### EXERCISE DATA

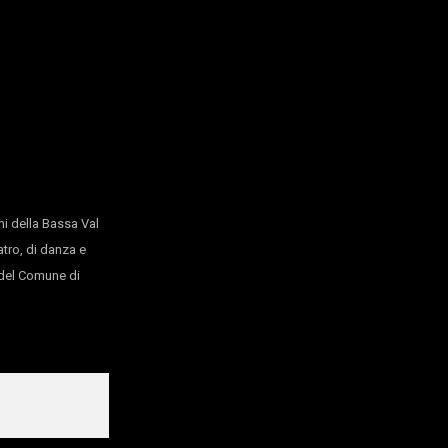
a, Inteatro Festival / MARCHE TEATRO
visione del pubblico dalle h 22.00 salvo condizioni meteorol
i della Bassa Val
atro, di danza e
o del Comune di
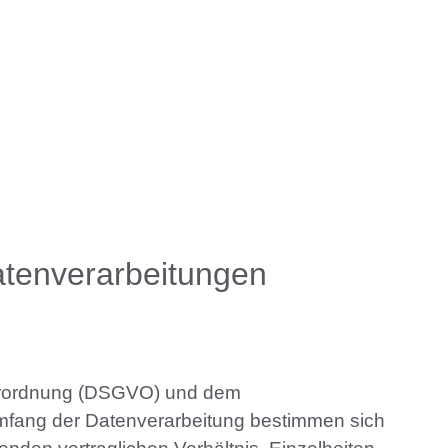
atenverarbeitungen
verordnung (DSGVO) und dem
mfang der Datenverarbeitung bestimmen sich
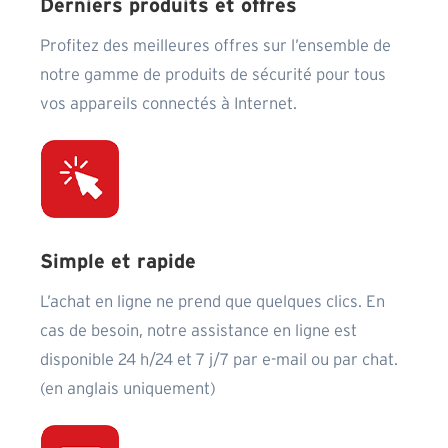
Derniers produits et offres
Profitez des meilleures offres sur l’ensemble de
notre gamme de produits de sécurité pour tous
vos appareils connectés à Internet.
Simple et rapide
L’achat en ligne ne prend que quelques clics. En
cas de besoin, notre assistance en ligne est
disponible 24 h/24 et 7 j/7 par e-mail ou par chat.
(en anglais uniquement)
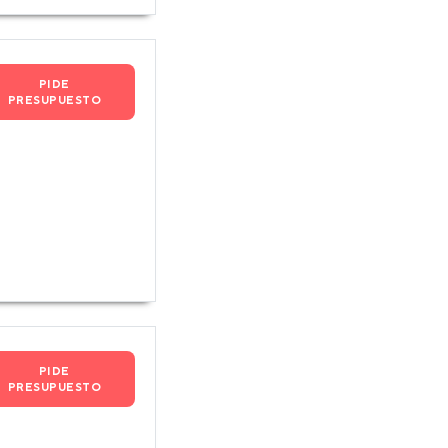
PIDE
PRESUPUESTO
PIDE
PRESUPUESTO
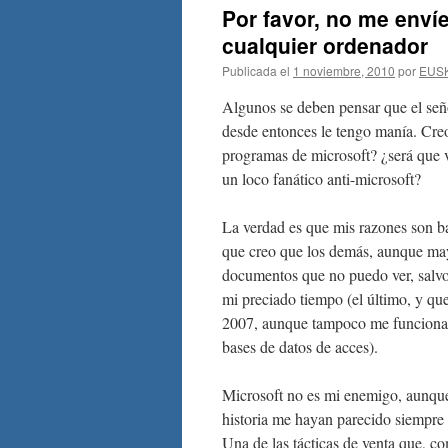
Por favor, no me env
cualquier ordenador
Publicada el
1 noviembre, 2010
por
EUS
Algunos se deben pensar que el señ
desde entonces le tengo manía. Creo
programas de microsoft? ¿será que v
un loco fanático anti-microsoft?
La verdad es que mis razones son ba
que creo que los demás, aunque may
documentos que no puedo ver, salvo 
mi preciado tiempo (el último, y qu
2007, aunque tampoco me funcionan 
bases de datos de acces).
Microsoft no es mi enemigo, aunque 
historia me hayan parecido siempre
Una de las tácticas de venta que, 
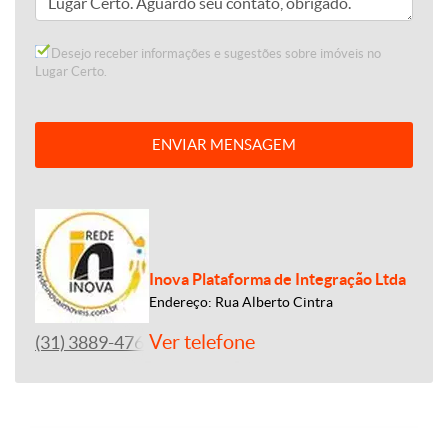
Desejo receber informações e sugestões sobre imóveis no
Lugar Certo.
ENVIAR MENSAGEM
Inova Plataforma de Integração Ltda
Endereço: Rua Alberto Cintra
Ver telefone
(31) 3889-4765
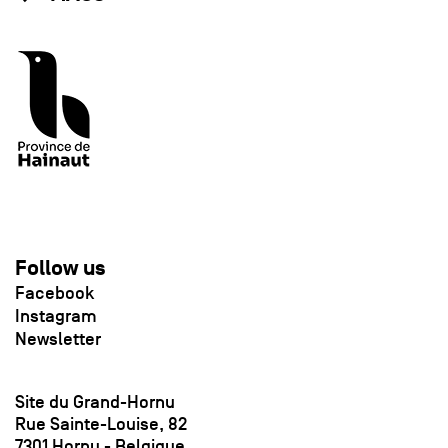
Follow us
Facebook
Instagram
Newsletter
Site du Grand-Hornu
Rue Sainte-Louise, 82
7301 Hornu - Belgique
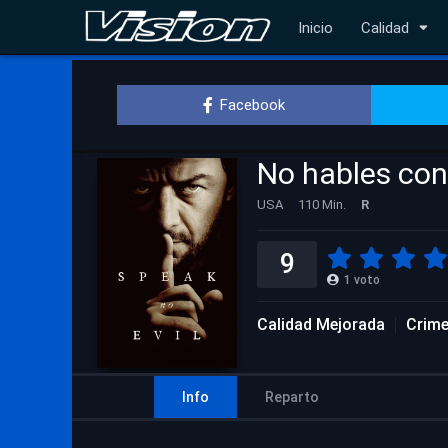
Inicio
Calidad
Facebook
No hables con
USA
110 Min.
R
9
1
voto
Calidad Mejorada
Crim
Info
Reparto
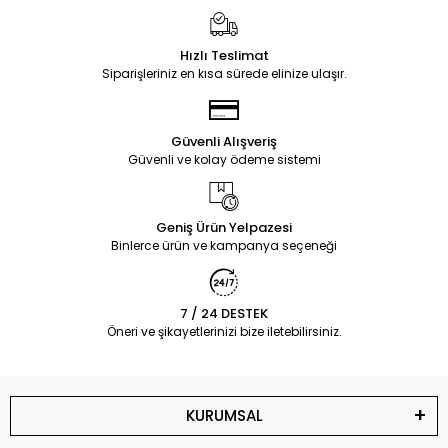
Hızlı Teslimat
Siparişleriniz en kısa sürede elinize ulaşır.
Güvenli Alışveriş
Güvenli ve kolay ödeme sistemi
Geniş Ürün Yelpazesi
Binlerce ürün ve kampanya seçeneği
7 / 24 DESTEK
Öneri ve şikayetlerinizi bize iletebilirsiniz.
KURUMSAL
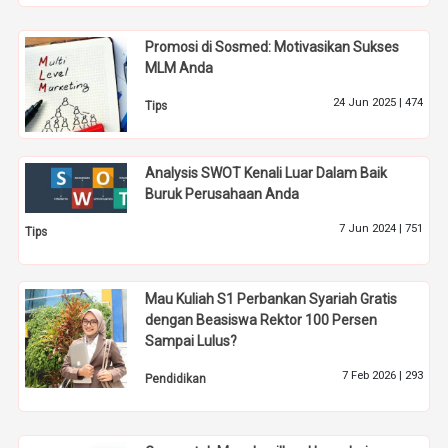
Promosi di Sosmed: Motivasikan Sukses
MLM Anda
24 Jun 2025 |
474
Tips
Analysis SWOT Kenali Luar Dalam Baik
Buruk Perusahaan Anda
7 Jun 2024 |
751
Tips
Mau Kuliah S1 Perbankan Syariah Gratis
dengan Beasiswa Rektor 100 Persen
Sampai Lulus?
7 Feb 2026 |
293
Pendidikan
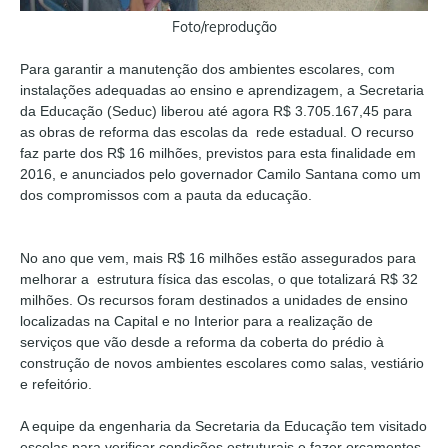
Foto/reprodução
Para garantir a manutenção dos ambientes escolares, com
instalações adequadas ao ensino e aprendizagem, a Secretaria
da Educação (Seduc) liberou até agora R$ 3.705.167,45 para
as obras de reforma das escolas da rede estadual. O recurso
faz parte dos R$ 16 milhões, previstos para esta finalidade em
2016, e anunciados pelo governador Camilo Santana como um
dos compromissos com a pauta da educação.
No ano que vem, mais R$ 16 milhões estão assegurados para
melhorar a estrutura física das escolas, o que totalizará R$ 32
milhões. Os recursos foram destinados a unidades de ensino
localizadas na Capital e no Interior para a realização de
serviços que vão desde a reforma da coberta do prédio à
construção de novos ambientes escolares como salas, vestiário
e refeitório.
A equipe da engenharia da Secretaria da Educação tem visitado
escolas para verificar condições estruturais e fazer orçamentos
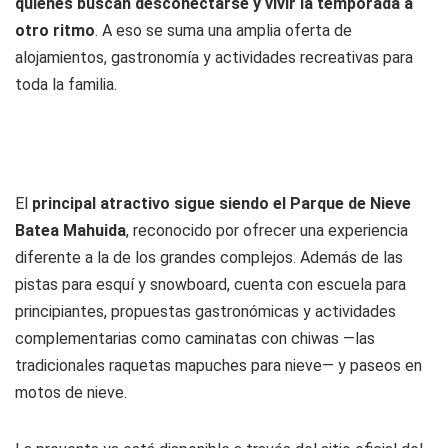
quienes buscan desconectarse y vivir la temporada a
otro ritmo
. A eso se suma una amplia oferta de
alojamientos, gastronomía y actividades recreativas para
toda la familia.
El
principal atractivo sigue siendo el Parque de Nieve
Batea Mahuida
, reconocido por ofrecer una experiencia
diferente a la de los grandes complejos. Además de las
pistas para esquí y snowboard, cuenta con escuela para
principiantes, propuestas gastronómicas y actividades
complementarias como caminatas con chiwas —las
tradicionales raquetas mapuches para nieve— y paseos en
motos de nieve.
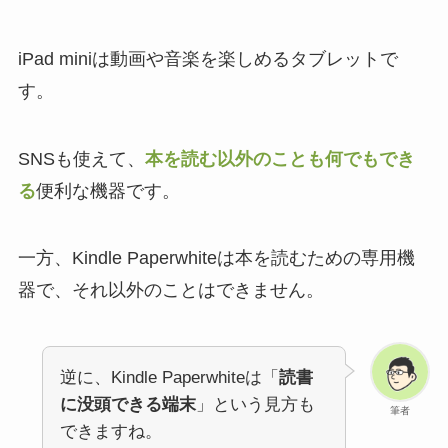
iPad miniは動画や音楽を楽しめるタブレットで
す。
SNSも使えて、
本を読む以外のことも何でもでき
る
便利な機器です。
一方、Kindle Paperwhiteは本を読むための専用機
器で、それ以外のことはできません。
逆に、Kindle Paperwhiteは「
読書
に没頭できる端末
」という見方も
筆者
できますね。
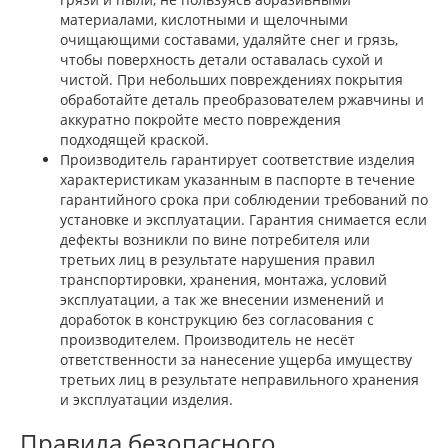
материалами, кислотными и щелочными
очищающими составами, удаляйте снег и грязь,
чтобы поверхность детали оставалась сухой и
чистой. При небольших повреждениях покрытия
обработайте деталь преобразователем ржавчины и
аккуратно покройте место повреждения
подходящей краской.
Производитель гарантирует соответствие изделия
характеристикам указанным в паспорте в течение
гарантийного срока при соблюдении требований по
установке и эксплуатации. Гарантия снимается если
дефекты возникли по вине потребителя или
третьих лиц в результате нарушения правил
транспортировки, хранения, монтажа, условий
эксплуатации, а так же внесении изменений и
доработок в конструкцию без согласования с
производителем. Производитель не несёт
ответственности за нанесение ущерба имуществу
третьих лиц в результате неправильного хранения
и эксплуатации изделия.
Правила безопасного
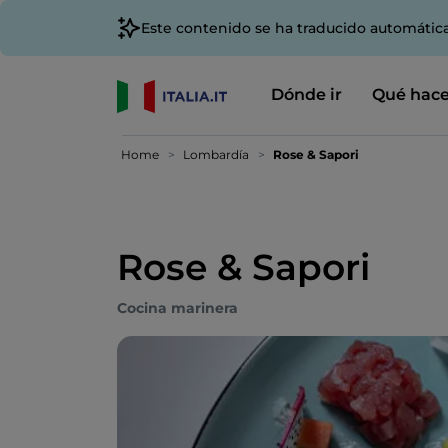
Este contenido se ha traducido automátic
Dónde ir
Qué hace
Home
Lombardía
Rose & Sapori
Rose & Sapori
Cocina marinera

######

A single integer is the expected output: the number of lines in the data that include the word "desde".

2